Men's Health gave Durham the best grade of 100 cities analyzed, an 'A-plus,' for what it found to be safer-than-average alcohol consumption. A's were also awarded to Miami, Fla., and Buffalo, N.Y. The magazine recommended membership in Alcoholics Anonymous to the cities of Denver, Colo., Anchorage, Alaska, and Colorado Springs, Colo.

Of all cities analyzed, the magazine found Durham to have the fifth-lowest number of binge drinkers-a surprising given the region's high concentration of college students.

"Duke kids will drink as much as a kid at a state school would drink throughout the day in a short period of time," senior Warren Davis said. "Everyone here drinks a lot."
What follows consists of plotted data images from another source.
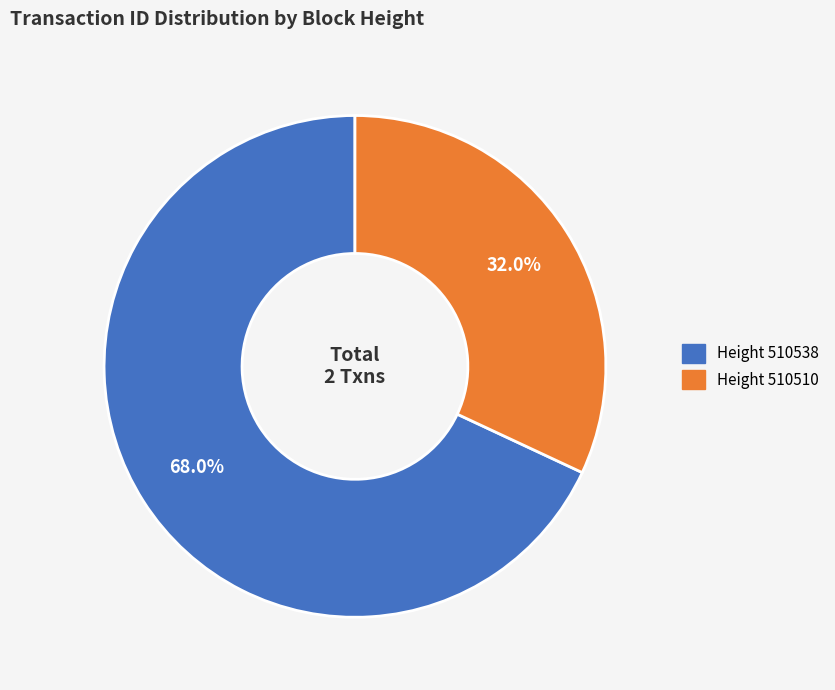

Does any single category account for the majority?

Yes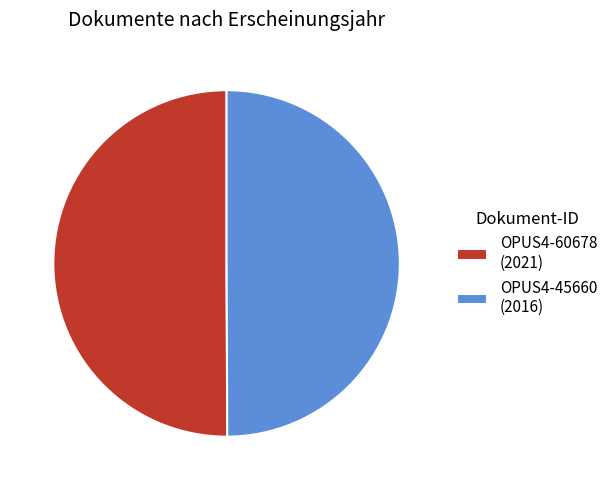

Approximately how many times larger is the value at OPUS4-45660 (2016) compared to OPUS4-60678 (2021)?

1.0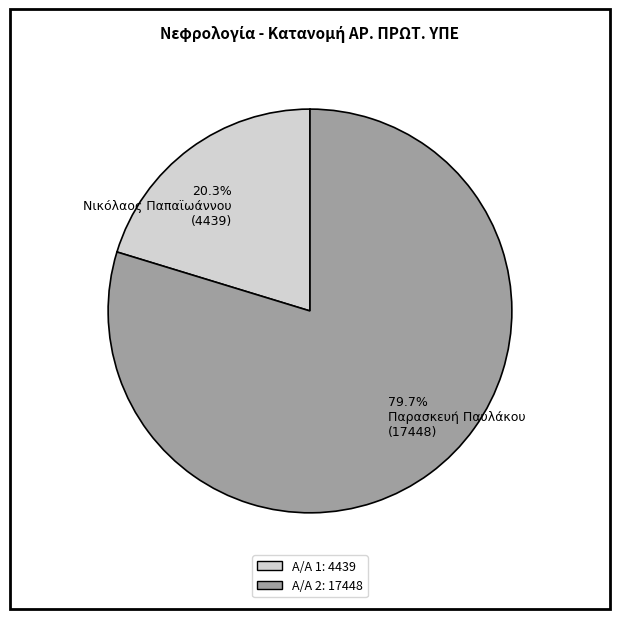

Is there a majority slice in this chart?

Yes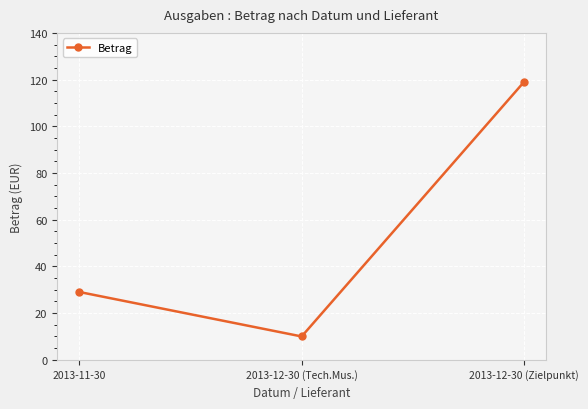

What is the sum of all values?

158.1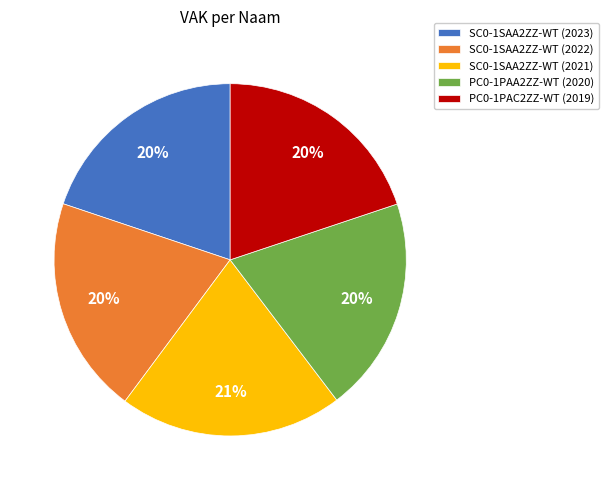

How many segments does this pie chart have?

5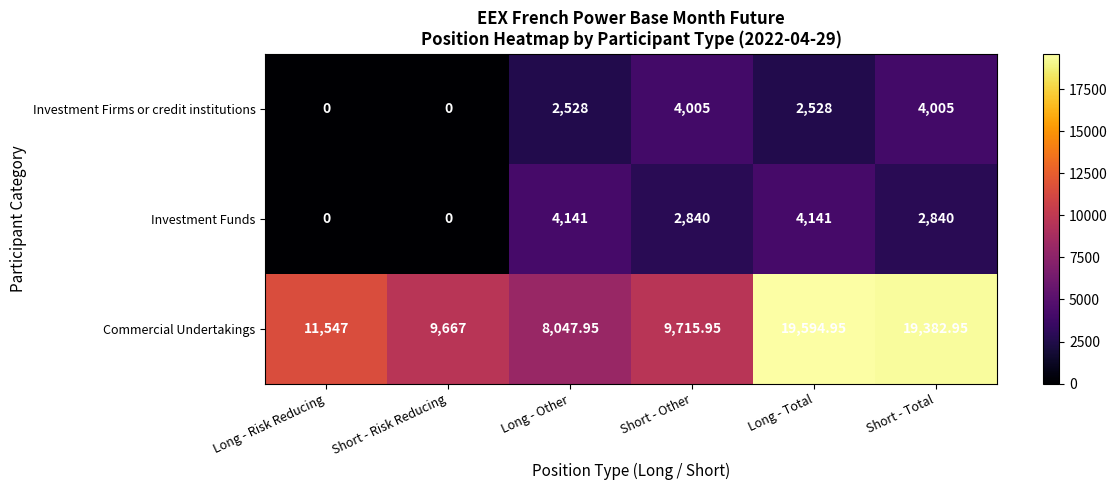

At which category is the sum across all series the highest?

Long - Total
But Jean Hanson, administrative director of the Student Health Center, said although student drinking often does not come to administrators' attention unless it has reached a dangerous level, she thinks the majority of Duke students consume alcohol responsibly.

"I think the perception is that there's a lot more unhealthy drinking going on than there actually is."

Freshman Gregory Morrison said the Durham Police Department should spend less time worrying about students' alcohol consumption, given the findings of the study.

"I think this proves that DPD should be protecting graduate students from crime as opposed to monitoring off-campus parties," he said.

But Robert Foss, senior research scientist at the University of North Carolina at Chapel Hill's Highway Safety Research Center, advised against reading too much into Durham's rating. He noted that such judgments require complicated data analysis that magazines are rarely equipped to conduct.

Foss said a city's drunk-driving arrests numbers are a reflection mostly of how much such laws are enforced, and resources are often focused on more violent types of crime.

"A conclusion based on [these figures] is vacuous," Foss said. "You may actually see numbers lower in Durham, but what does that mean?"